The Supreme Court on Monday let stand a $1-million fine against a left-wing law firm, its lawyers and two journalists who filed a lawsuit alleging a broad conspiracy by U.S. government agents to cause them injury in Nicaragua.
Three days before the case was to go to trial in 1988, a federal judge in Miami threw out the lawsuit, concluding that it was based on a “deceptive” affidavit and “fabricated testimony.”
Disturbed by what he considered to be fraud by the Christic Institute and its chief lawyer, Judge James L. King imposed the $1.05-million fine so that the defendants could recoup costs incurred in rebutting the allegations.
A federal appeals court in Atlanta affirmed that judgment, and the high court Monday refused to hear a further appeal in the case (Christic Institute vs. Hull 91-617).
The fine was imposed on the institute, a nonprofit law firm, as well as on its general counsel, Daniel Sheehan, and journalists Tony Avirgan and Martha Honey, who is Avirgan’s wife. The appeals court said that the two journalists were “willful participants” in a litigation strategy that deceived the judge and prolonged the case.
On May 30, 1984, Avirgan was at a press conference in La Penca, Nicaragua, when a bomb exploded near Nicaraguan Contra leader Eden Pastora. After his injury in the explosion, Avirgan and his wife decided to investigate the bombing to find who was responsible for the attack.
Their lawsuit--seeking compensation for Avirgan’s injuries--alleged a conspiracy by CIA operatives, U.S. military personnel, Columbian drug lords and Central American arms merchants, all of whom it said were working together to overthrow the leftist Sandinista government of Nicaragua.

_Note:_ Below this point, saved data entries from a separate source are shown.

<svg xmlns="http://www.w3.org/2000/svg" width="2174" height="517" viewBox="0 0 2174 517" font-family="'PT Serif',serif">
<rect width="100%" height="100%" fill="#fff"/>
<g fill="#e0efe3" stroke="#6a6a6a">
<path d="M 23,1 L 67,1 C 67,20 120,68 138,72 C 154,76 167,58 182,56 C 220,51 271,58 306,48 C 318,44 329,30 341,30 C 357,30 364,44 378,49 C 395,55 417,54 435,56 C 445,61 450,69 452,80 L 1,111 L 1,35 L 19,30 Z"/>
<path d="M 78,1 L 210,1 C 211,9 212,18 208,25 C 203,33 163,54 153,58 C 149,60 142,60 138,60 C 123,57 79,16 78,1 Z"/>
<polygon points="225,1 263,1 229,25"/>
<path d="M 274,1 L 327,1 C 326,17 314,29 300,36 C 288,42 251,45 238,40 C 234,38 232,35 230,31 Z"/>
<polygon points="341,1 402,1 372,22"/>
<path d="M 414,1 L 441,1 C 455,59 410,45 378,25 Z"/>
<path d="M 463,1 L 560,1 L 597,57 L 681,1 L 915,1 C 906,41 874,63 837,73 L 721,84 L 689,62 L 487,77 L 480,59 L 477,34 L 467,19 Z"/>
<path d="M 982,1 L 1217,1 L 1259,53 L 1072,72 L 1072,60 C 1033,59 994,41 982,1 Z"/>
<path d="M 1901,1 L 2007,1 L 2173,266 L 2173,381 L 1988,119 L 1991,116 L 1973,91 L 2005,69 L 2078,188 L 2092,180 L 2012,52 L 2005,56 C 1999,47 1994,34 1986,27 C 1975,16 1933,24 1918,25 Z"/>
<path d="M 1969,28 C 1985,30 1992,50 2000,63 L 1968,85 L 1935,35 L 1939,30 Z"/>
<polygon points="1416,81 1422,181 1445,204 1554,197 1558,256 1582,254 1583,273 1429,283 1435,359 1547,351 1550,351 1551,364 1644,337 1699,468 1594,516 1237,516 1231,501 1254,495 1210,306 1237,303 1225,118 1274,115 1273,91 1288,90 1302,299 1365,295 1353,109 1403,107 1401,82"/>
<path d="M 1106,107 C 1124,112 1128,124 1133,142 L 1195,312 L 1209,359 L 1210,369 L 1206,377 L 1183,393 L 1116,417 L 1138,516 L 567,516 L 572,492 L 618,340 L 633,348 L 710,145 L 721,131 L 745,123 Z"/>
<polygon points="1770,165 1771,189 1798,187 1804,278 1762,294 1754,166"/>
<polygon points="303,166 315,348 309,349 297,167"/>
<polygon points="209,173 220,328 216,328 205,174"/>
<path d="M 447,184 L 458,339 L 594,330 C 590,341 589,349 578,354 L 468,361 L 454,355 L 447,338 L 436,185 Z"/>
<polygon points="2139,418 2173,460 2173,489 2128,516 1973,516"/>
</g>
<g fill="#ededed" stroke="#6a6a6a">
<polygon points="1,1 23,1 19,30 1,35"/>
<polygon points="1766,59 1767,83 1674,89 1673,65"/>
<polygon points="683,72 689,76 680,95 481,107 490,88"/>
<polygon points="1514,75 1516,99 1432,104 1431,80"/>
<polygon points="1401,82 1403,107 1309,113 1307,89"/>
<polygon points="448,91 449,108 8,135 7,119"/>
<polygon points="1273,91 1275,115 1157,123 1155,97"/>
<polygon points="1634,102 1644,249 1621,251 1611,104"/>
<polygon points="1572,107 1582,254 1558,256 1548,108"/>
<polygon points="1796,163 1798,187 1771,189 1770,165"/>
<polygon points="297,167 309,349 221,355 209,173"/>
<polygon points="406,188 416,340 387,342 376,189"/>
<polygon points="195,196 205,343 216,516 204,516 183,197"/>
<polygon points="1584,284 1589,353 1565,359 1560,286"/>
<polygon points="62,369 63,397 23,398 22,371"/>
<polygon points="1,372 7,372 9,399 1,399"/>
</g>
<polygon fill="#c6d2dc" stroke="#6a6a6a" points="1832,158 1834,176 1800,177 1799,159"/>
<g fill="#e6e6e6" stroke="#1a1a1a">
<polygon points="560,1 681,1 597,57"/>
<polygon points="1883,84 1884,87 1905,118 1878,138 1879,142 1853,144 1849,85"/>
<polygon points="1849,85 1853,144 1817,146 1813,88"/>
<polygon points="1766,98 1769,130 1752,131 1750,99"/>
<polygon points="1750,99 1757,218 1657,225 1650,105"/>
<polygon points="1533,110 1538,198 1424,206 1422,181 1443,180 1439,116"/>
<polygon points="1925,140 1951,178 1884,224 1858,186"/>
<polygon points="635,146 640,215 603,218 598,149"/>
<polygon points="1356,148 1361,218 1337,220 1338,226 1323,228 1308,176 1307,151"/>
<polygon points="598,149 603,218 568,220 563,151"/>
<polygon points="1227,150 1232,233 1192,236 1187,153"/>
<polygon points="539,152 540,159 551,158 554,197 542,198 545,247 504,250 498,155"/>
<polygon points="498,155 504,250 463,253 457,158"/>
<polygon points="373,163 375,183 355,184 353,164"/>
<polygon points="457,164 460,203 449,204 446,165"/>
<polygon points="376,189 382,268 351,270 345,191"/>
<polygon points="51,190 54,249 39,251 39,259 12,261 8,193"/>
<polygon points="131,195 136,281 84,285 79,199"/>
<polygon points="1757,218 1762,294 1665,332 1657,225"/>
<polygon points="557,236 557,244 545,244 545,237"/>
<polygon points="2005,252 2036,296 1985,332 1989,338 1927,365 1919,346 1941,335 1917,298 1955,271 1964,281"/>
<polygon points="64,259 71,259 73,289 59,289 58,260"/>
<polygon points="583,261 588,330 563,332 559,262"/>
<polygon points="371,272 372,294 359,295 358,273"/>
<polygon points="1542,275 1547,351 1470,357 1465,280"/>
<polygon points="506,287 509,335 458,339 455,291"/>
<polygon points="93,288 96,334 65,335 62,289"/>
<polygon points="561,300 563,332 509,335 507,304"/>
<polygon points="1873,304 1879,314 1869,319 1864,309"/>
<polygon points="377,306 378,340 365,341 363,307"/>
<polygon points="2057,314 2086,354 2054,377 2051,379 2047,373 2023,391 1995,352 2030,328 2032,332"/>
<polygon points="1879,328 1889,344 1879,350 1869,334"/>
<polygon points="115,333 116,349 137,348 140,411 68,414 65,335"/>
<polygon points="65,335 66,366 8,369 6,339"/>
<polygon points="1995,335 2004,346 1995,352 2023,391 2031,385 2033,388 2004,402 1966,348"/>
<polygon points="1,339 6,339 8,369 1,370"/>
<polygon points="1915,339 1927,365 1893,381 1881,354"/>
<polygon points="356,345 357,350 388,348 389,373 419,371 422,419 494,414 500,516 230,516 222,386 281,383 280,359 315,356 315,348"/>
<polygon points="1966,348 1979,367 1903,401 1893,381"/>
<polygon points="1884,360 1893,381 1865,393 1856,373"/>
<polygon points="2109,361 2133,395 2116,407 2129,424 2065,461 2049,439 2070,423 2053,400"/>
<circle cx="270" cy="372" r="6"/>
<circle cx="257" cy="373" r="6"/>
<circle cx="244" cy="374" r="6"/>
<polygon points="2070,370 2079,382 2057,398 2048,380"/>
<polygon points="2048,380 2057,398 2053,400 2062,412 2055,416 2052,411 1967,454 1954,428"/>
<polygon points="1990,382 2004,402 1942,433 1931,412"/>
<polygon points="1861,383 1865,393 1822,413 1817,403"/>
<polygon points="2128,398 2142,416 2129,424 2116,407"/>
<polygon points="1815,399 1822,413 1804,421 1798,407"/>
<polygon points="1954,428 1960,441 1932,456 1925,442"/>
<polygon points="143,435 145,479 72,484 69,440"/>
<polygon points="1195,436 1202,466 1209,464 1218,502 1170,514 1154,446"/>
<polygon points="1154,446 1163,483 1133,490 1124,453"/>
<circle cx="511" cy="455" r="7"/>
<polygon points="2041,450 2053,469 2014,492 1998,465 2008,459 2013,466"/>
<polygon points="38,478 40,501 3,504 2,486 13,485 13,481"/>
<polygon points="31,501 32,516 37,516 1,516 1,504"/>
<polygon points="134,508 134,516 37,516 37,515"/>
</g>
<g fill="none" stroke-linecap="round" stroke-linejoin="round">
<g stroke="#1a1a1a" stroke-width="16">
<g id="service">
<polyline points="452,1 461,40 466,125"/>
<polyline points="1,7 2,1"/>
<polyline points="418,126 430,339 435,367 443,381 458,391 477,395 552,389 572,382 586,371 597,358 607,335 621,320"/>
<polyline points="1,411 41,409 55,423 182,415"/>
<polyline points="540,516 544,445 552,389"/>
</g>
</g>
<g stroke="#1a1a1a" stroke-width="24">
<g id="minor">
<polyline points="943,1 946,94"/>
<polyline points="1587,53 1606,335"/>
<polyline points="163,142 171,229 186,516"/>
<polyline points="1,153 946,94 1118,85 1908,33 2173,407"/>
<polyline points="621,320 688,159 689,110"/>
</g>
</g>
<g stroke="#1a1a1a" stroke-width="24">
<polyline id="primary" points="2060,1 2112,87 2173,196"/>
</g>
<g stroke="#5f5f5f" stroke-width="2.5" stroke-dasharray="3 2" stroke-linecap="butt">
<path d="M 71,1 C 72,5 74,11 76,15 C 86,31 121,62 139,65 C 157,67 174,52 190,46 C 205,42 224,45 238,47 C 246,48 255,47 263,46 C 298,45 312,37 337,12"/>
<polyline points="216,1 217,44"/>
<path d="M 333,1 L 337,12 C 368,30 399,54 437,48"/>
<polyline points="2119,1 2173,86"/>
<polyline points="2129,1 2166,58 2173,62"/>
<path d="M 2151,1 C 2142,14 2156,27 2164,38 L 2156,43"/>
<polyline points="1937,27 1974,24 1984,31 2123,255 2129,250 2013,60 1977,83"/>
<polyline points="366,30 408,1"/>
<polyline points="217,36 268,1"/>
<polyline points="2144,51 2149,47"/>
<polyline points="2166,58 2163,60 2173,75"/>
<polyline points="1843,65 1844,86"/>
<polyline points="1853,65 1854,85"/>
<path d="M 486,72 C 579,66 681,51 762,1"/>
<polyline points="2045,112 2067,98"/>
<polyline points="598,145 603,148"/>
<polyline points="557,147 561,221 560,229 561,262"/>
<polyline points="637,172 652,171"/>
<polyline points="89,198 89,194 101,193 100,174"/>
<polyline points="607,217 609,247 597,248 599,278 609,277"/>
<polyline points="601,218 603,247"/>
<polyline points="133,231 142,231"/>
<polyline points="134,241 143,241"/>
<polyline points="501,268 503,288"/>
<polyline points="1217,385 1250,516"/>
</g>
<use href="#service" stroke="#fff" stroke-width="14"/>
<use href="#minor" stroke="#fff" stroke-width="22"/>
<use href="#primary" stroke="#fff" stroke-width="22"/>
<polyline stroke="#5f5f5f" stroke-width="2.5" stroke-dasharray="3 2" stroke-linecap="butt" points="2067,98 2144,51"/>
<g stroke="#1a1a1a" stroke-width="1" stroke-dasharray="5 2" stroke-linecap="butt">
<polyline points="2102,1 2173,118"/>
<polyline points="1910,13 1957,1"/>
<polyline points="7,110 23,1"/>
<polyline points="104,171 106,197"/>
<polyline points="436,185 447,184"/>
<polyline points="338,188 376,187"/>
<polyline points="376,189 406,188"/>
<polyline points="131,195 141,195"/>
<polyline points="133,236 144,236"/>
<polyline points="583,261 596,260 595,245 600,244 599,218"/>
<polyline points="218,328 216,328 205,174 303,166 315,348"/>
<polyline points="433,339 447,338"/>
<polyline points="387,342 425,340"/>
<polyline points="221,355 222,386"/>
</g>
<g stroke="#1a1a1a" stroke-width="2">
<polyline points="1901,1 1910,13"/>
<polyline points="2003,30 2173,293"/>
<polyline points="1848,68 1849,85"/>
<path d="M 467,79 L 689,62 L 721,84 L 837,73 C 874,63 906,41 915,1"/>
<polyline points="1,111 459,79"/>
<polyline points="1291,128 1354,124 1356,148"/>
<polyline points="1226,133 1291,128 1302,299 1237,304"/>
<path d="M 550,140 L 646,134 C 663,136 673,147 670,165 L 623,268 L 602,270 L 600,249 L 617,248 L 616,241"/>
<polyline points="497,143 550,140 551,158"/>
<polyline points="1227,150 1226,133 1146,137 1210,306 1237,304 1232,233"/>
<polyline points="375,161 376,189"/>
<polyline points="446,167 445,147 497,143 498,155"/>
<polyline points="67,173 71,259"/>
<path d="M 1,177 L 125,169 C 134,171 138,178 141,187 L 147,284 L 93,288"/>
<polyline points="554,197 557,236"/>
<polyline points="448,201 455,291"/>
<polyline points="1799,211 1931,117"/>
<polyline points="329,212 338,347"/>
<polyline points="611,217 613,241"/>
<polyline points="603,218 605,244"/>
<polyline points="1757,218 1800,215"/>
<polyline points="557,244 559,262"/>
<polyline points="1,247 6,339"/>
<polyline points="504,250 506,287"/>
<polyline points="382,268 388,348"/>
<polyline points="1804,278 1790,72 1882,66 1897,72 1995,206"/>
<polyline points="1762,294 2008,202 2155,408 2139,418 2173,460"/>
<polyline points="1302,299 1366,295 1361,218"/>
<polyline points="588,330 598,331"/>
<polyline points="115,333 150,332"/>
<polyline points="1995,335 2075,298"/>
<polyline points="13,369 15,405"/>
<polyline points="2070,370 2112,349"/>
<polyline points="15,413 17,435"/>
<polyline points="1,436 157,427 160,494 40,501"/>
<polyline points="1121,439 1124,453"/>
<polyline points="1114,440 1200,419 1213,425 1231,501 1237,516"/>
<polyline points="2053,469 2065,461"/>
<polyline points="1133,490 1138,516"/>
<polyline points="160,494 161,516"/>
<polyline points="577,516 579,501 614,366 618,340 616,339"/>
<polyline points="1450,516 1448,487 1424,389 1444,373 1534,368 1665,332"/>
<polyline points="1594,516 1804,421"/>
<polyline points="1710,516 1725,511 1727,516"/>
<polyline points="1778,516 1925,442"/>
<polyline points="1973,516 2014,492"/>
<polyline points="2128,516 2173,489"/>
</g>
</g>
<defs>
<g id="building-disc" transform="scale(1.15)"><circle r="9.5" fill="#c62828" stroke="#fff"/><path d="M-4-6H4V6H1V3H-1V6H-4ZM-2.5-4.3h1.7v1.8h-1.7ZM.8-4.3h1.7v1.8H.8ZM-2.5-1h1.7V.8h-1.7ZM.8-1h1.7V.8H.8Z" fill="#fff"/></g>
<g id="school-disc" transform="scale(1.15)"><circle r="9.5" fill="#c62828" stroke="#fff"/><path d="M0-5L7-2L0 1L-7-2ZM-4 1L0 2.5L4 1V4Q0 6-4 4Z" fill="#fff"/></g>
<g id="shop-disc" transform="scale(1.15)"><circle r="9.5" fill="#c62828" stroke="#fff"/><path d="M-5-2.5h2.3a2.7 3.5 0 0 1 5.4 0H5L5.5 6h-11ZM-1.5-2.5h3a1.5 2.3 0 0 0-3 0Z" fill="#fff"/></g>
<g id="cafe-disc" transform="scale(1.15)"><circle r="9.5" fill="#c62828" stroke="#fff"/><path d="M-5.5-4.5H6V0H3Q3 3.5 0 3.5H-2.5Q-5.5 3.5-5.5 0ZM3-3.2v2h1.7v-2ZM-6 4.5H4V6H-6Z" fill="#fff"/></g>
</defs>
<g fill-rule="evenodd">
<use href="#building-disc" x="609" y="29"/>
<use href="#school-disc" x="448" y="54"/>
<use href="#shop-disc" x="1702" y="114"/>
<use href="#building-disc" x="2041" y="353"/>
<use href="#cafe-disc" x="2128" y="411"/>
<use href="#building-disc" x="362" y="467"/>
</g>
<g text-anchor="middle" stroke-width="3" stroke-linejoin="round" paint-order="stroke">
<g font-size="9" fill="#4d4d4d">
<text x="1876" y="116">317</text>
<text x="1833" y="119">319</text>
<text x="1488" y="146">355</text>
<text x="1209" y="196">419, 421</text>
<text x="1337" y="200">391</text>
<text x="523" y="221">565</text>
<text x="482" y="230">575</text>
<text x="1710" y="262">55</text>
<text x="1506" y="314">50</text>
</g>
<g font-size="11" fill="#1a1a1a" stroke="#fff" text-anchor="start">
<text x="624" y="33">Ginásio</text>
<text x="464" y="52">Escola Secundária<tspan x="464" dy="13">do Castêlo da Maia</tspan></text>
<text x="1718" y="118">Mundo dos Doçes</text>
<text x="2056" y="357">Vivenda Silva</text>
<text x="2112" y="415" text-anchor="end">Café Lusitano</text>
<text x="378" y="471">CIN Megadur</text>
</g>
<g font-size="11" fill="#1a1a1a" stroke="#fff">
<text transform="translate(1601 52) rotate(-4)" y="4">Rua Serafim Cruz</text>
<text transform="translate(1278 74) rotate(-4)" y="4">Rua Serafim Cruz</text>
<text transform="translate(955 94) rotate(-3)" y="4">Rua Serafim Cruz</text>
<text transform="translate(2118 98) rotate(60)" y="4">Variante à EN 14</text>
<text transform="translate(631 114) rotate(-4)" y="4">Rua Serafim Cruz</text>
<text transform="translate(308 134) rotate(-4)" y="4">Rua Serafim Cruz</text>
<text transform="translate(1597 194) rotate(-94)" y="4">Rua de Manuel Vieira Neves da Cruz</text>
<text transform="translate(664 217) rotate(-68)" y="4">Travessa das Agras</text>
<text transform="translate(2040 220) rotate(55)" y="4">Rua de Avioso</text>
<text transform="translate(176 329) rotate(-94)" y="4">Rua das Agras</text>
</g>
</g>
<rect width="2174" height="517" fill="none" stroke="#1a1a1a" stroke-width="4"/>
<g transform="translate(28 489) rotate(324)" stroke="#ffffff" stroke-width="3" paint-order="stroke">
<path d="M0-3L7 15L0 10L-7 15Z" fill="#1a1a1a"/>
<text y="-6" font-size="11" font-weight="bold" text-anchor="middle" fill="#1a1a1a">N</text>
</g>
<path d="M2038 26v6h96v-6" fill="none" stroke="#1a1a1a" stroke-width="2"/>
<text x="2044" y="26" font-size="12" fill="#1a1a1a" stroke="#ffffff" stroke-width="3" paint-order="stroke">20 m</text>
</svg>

Sheehan filed an affidavit with the Miami judge hinting that the Christic Institute had specific evidence to support its claim that the defendants conspired to set off the explosion to assassinate Pastora.
It named an array of figures linked to the Iran-Contra scandal, including retired Air Force Maj. Gen. Richard V. Secord, arms merchant Albert A. Hakim, Contra leader Adolfo Calero and former CIA official Thomas G. Clines.
But the defendants contended that the Christic Institute had used the lawsuit as a means of raising money.
Both Judge King and the Atlanta-based appeals court concluded that the lawsuit was not only baseless but that “Sheehan could not have reasonably believed at the time of the filing of the complaint . . . that (it) was well-grounded in fact.”
Meanwhile, in other action, the court refused to hear an appeal by a small, Washington-based computer software company that contended it was driven into bankruptcy by the Justice Department (INSLAW vs. U.S. 91-591). But the case involving INSLAW Inc. is not over. Atty. Gen. William P. Barr recently appointed a retired federal judge to look into allegations that officials of the Ronald Reagan Administration conspired to steal INSLAW’s computer software system for tracking criminal cases.
A bankruptcy judge had ruled that INSLAW was due $7.8 million from the government; but a federal appeals court ruled last year that the bankruptcy judge had no jurisdiction to hear the complaint.